Member of the Manipur Legislative Assembly

= Sapam Nishikant Singh =

Indian politician

Sapam Nishikant Singh (born in 1965) is an Indian politician from Manipur. He is a MLA from Keishamthong Assembly constituency in Imphal West District. He won the 2022 Manipur Legislative Assembly election, as an independent politician, and then pledged support to the Bharatiya Janata Party government.
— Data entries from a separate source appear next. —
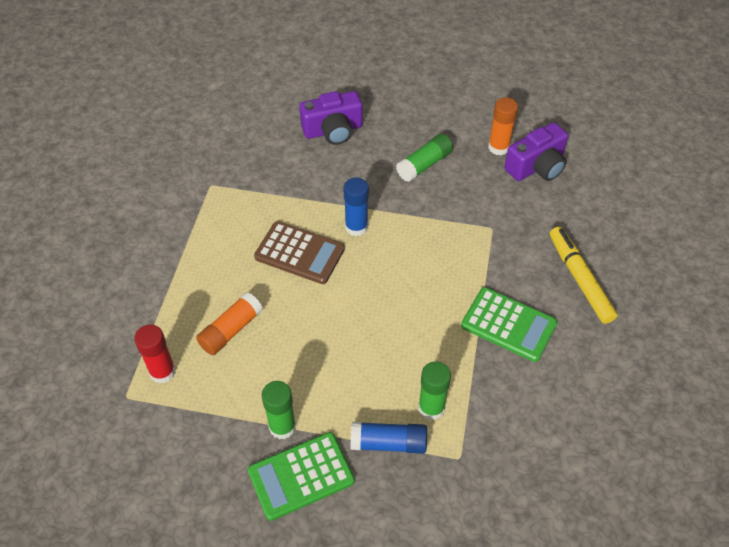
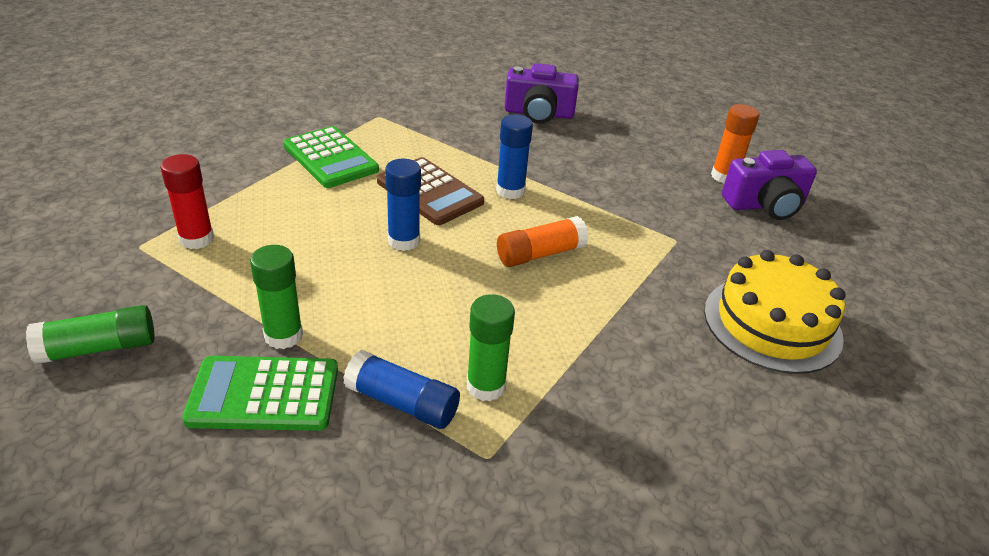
camera: 20 degrees right, 15 degrees down
(231, 330) = (301, 230): orange glue stick -> orange glue stick (540, 254)
(309, 309) = (404, 241): none -> blue glue stick
(424, 165) = (625, 165): green glue stick -> green glue stick (98, 348)
(508, 325) = (646, 337): green calculator -> green calculator (330, 158)
(579, 279) = (772, 324): yellow marker -> yellow cake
== Early life and education ==
Singh is from Keishamthong, Imphal West District, Manipur. He is the son of the late Sapam Mani Singh. He completed his B.Com. (Honours) in 1987 at Sriram College of Commerce, which is affiliated with Delhi University. He is one of the richest candidates in the Manipur Legislative Assembly according to the self-declared affidavit published by the Election Commission of India. He is the publisher of The Sangai Express newspaper.

== Career ==
Singh won from Keishamthong Assembly constituency as an independent politician in the 2022 Manipur Legislative Assembly election. He polled 8,874 votes and defeated his nearest rival, Maheshwar Thounaojam of the Republican Party of India (Athawale), by a margin of 187 votes. In 2019, he joined the BJP but was denied a ticket for the 2022 Assembly election and he contested as an independent candidate and won. He pledged that he would not take any salary and would contribute his salary to Local Area Development funds.